* Instruction *
Restate the lines word for word, from the one containing "发表于 2018-10-6 21:50" through the last line of the entries below, without any other lines.

Start of Materials provided

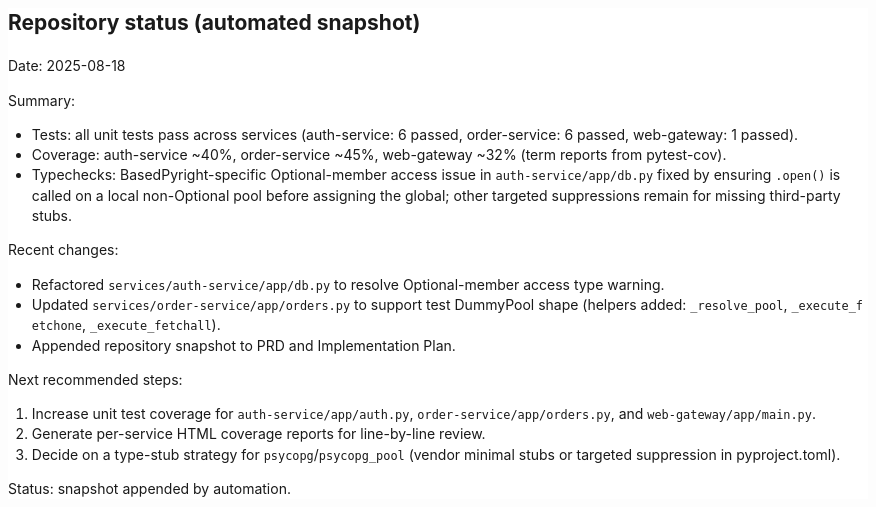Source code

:## Repository status (automated snapshot)

Date: 2025-08-18

Summary:

- Tests: all unit tests pass across services (auth-service: 6 passed, order-service: 6 passed, web-gateway: 1 passed).
- Coverage: auth-service ~40%, order-service ~45%, web-gateway ~32% (term reports from pytest-cov).
- Typechecks: BasedPyright-specific Optional-member access issue in `auth-service/app/db.py` fixed by ensuring `.open()` is called on a local non-Optional pool before assigning the global; other targeted suppressions remain for missing third-party stubs.

Recent changes:

- Refactored `services/auth-service/app/db.py` to resolve Optional-member access type warning.
- Updated `services/order-service/app/orders.py` to support test DummyPool shape (helpers added: `_resolve_pool`, `_execute_fetchone`, `_execute_fetchall`).
- Appended repository snapshot to PRD and Implementation Plan.

Next recommended steps:

1. Increase unit test coverage for `auth-service/app/auth.py`, `order-service/app/orders.py`, and `web-gateway/app/main.py`.
2. Generate per-service HTML coverage reports for line-by-line review.
3. Decide on a type-stub strategy for `psycopg`/`psycopg_pool` (vendor minimal stubs or targeted suppression in pyproject.toml).

Status: snapshot appended by automation.
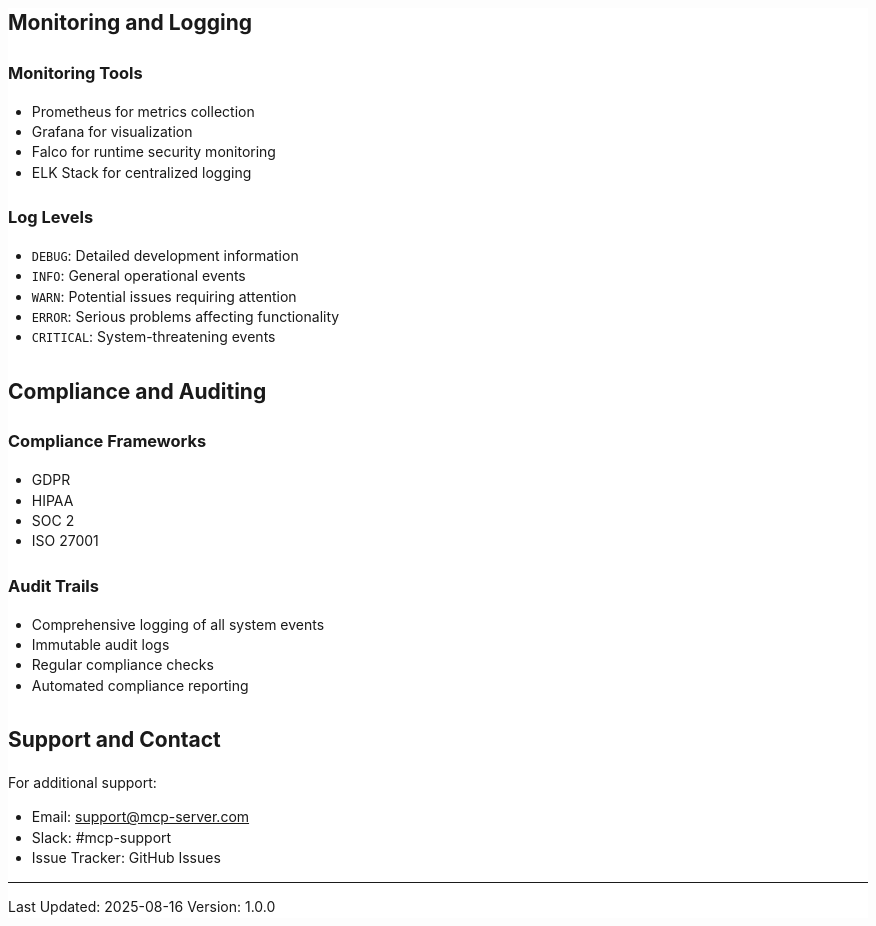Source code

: ## Monitoring and Logging

### Monitoring Tools
- Prometheus for metrics collection
- Grafana for visualization
- Falco for runtime security monitoring
- ELK Stack for centralized logging

### Log Levels
- `DEBUG`: Detailed development information
- `INFO`: General operational events
- `WARN`: Potential issues requiring attention
- `ERROR`: Serious problems affecting functionality
- `CRITICAL`: System-threatening events

## Compliance and Auditing

### Compliance Frameworks
- GDPR
- HIPAA
- SOC 2
- ISO 27001

### Audit Trails
- Comprehensive logging of all system events
- Immutable audit logs
- Regular compliance checks
- Automated compliance reporting

## Support and Contact

For additional support:
- Email: support@mcp-server.com
- Slack: #mcp-support
- Issue Tracker: GitHub Issues

---

Last Updated: 2025-08-16
Version: 1.0.0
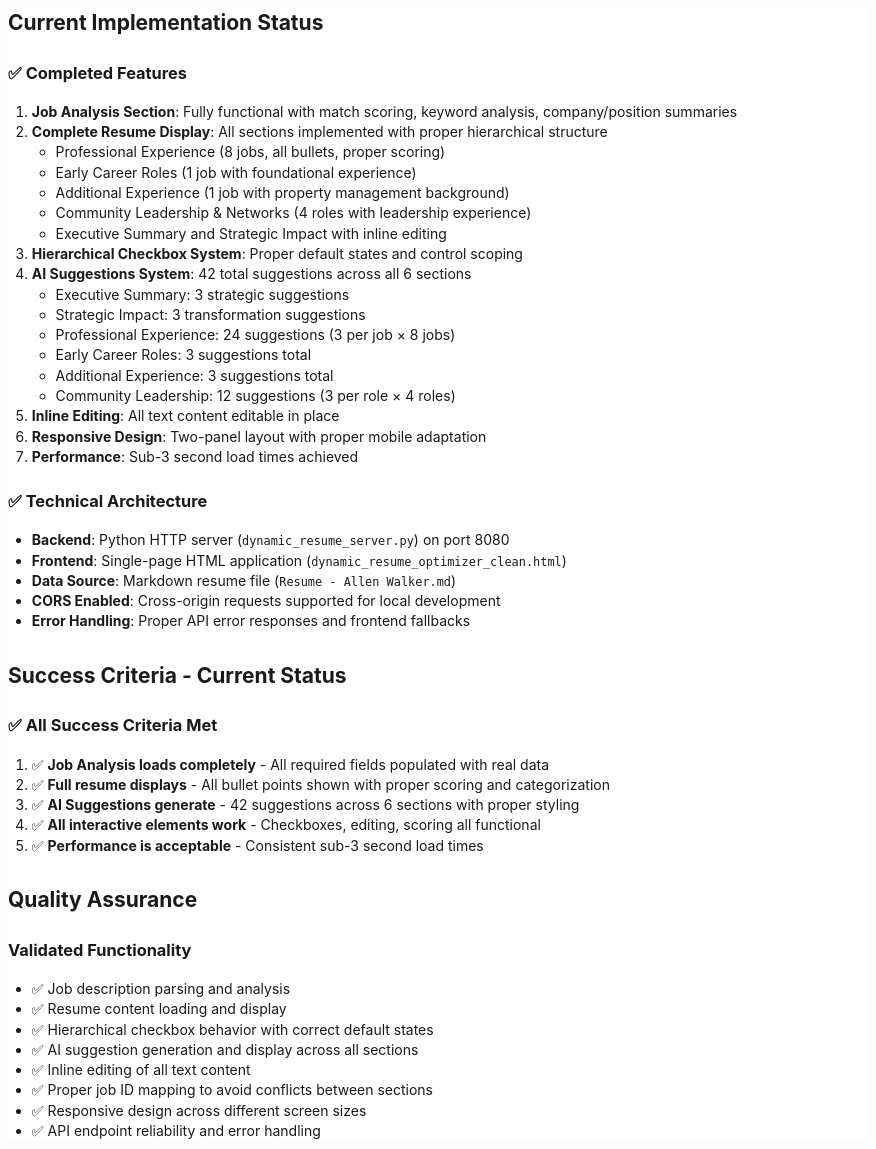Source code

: ## Current Implementation Status

### ✅ **Completed Features**
1. **Job Analysis Section**: Fully functional with match scoring, keyword analysis, company/position summaries
2. **Complete Resume Display**: All sections implemented with proper hierarchical structure
   - Professional Experience (8 jobs, all bullets, proper scoring)
   - Early Career Roles (1 job with foundational experience)
   - Additional Experience (1 job with property management background)
   - Community Leadership & Networks (4 roles with leadership experience)
   - Executive Summary and Strategic Impact with inline editing
3. **Hierarchical Checkbox System**: Proper default states and control scoping
4. **AI Suggestions System**: 42 total suggestions across all 6 sections
   - Executive Summary: 3 strategic suggestions
   - Strategic Impact: 3 transformation suggestions
   - Professional Experience: 24 suggestions (3 per job × 8 jobs)
   - Early Career Roles: 3 suggestions total
   - Additional Experience: 3 suggestions total
   - Community Leadership: 12 suggestions (3 per role × 4 roles)
5. **Inline Editing**: All text content editable in place
6. **Responsive Design**: Two-panel layout with proper mobile adaptation
7. **Performance**: Sub-3 second load times achieved

### ✅ **Technical Architecture**
- **Backend**: Python HTTP server (`dynamic_resume_server.py`) on port 8080
- **Frontend**: Single-page HTML application (`dynamic_resume_optimizer_clean.html`)
- **Data Source**: Markdown resume file (`Resume - Allen Walker.md`)
- **CORS Enabled**: Cross-origin requests supported for local development
- **Error Handling**: Proper API error responses and frontend fallbacks

## Success Criteria - Current Status

### ✅ **All Success Criteria Met**
1. ✅ **Job Analysis loads completely** - All required fields populated with real data
2. ✅ **Full resume displays** - All bullet points shown with proper scoring and categorization
3. ✅ **AI Suggestions generate** - 42 suggestions across 6 sections with proper styling
4. ✅ **All interactive elements work** - Checkboxes, editing, scoring all functional
5. ✅ **Performance is acceptable** - Consistent sub-3 second load times

## Quality Assurance

### **Validated Functionality**
- ✅ Job description parsing and analysis
- ✅ Resume content loading and display
- ✅ Hierarchical checkbox behavior with correct default states
- ✅ AI suggestion generation and display across all sections
- ✅ Inline editing of all text content
- ✅ Proper job ID mapping to avoid conflicts between sections
- ✅ Responsive design across different screen sizes
- ✅ API endpoint reliability and error handling
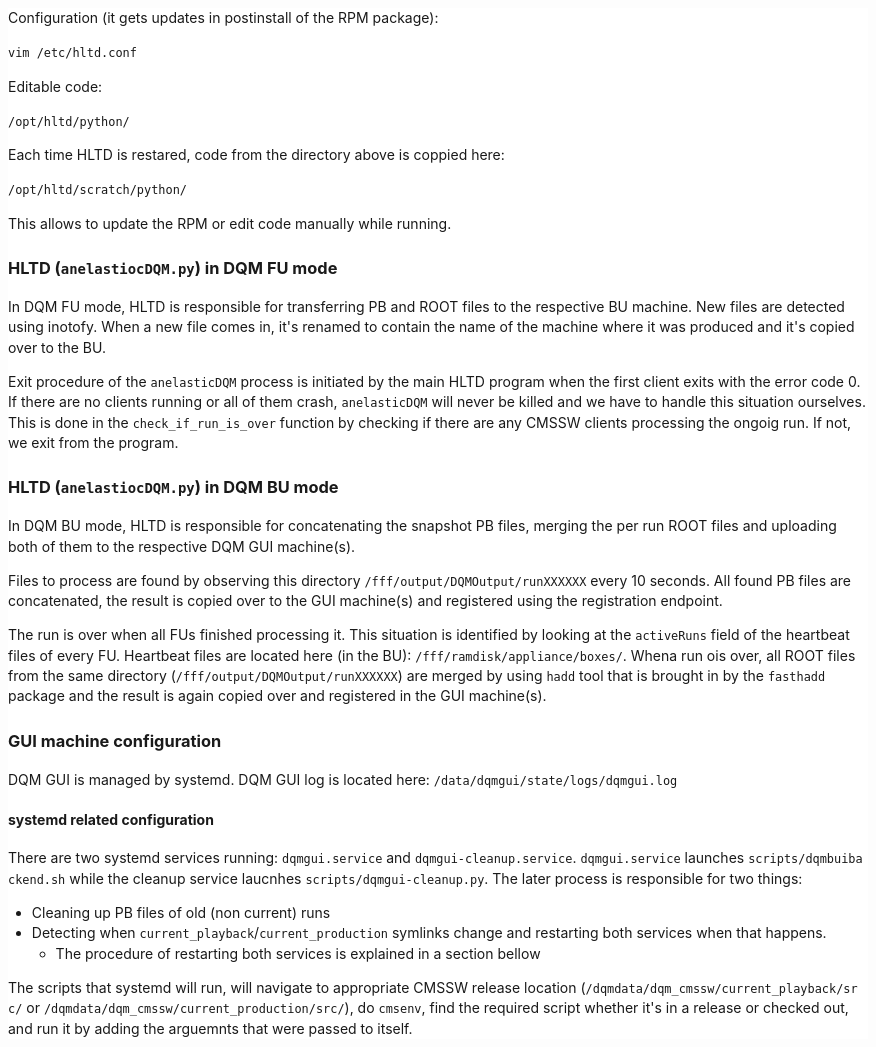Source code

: Configuration (it gets updates in postinstall of the RPM package):

`vim /etc/hltd.conf`

Editable code:

`/opt/hltd/python/`

Each time HLTD is restared, code from the directory above is coppied here: 

`/opt/hltd/scratch/python/`

This allows to update the RPM or edit code manually while running.

### HLTD (`anelastiocDQM.py`) in DQM FU mode

In DQM FU mode, HLTD is responsible for transferring PB and ROOT files to the respective BU machine. New files are detected using inotofy. When a new file comes in, it's renamed to contain the name of the machine where it was produced and it's copied over to the BU.

Exit procedure of the `anelasticDQM` process is initiated by the main HLTD program when the first client exits with the error code 0. If there are no clients running or all of them crash, `anelasticDQM` will never be killed and we have to handle this situation ourselves. This is done in the `check_if_run_is_over` function by checking if there are any CMSSW clients processing the ongoig run. If not, we exit from the program.

### HLTD (`anelastiocDQM.py`) in DQM BU mode

In DQM BU mode, HLTD is responsible for concatenating the snapshot PB files, merging the per run ROOT files and uploading both of them to the respective DQM GUI machine(s). 

Files to process are found by observing this directory `/fff/output/DQMOutput/runXXXXXX` every 10 seconds. All found PB files are concatenated, the result is copied over to the GUI machine(s) and registered using the registration endpoint.

The run is over when all FUs finished processing it. This situation is identified by looking at the `activeRuns` field of the heartbeat files of every FU. Heartbeat files are located here (in the BU): `/fff/ramdisk/appliance/boxes/`. Whena run ois over, all ROOT files from the same directory (`/fff/output/DQMOutput/runXXXXXX`) are merged by using `hadd` tool that is brought in by the `fasthadd` package and the result is again copied over and registered in the GUI machine(s).

### GUI machine configuration

DQM GUI is managed by systemd. DQM GUI log is located here: `/data/dqmgui/state/logs/dqmgui.log`

#### systemd related configuration

There are two systemd services running: `dqmgui.service` and `dqmgui-cleanup.service`. `dqmgui.service` launches `scripts/dqmbuibackend.sh` while the cleanup service laucnhes `scripts/dqmgui-cleanup.py`. The later process is responsible for two things:

* Cleaning up PB files of old (non current) runs
* Detecting when `current_playback`/`current_production` symlinks change and restarting both services when that happens.
  * The procedure of restarting both services is explained in a section bellow

The scripts that systemd will run, will navigate to appropriate CMSSW release location (`/dqmdata/dqm_cmssw/current_playback/src/` or `/dqmdata/dqm_cmssw/current_production/src/`), do `cmsenv`, find the required script whether it's in a release or checked out, and run it by adding the arguemnts that were passed to itself.

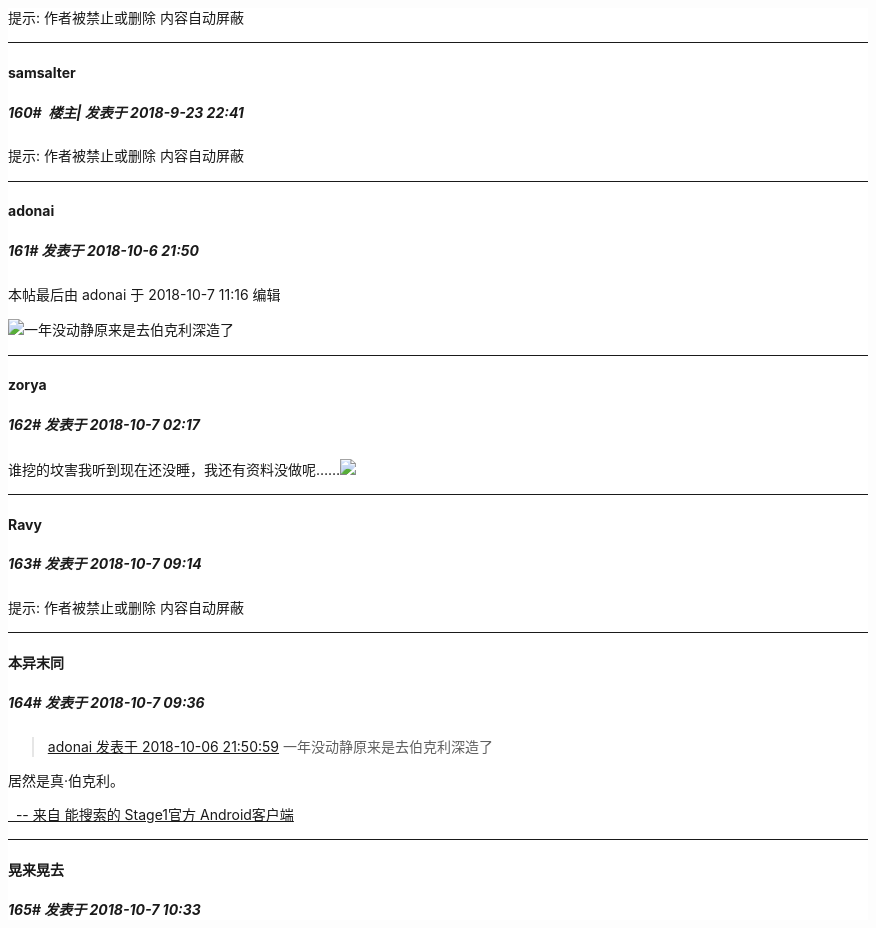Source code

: 提示: 作者被禁止或删除 内容自动屏蔽


*****

####  samsalter  
##### 160#         楼主| 发表于 2018-9-23 22:41

提示: 作者被禁止或删除 内容自动屏蔽


*****

####  adonai  
##### 161#       发表于 2018-10-6 21:50


 本帖最后由 adonai 于 2018-10-7 11:16 编辑 


<img src="https://static.saraba1st.com/image/smiley/face2017/068.png" referrerpolicy="no-referrer">一年没动静原来是去伯克利深造了


*****

####  zorya  
##### 162#       发表于 2018-10-7 02:17


谁挖的坟害我听到现在还没睡，我还有资料没做呢……<img src="https://static.saraba1st.com/image/smiley/face2017/003.png" referrerpolicy="no-referrer">


*****

####  Ravy  
##### 163#       发表于 2018-10-7 09:14

提示: 作者被禁止或删除 内容自动屏蔽


*****

####  本异末同  
##### 164#       发表于 2018-10-7 09:36


<blockquote><a href="httphttps://bbs.saraba1st.com/2b/forum.php?mod=redirect&amp;goto=findpost&amp;pid=41182095&amp;ptid=1581645" target="_blank">adonai 发表于 2018-10-06 21:50:59</a>
一年没动静原来是去伯克利深造了</blockquote>居然是真·伯克利。

[  -- 来自 能搜索的 Stage1官方 Android客户端](https://www.coolapk.com/apk/140634)


*****

####  晃来晃去  
##### 165#       发表于 2018-10-7 10:33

End of Materials provided

* Task result *
##### 161#       发表于 2018-10-6 21:50


 本帖最后由 adonai 于 2018-10-7 11:16 编辑 


<img src="https://static.saraba1st.com/image/smiley/face2017/068.png" referrerpolicy="no-referrer">一年没动静原来是去伯克利深造了


*****

####  zorya  
##### 162#       发表于 2018-10-7 02:17


谁挖的坟害我听到现在还没睡，我还有资料没做呢……<img src="https://static.saraba1st.com/image/smiley/face2017/003.png" referrerpolicy="no-referrer">


*****

####  Ravy  
##### 163#       发表于 2018-10-7 09:14

提示: 作者被禁止或删除 内容自动屏蔽


*****

####  本异末同  
##### 164#       发表于 2018-10-7 09:36


<blockquote><a href="httphttps://bbs.saraba1st.com/2b/forum.php?mod=redirect&amp;goto=findpost&amp;pid=41182095&amp;ptid=1581645" target="_blank">adonai 发表于 2018-10-06 21:50:59</a>
一年没动静原来是去伯克利深造了</blockquote>居然是真·伯克利。

[  -- 来自 能搜索的 Stage1官方 Android客户端](https://www.coolapk.com/apk/140634)


*****

####  晃来晃去  
##### 165#       发表于 2018-10-7 10:33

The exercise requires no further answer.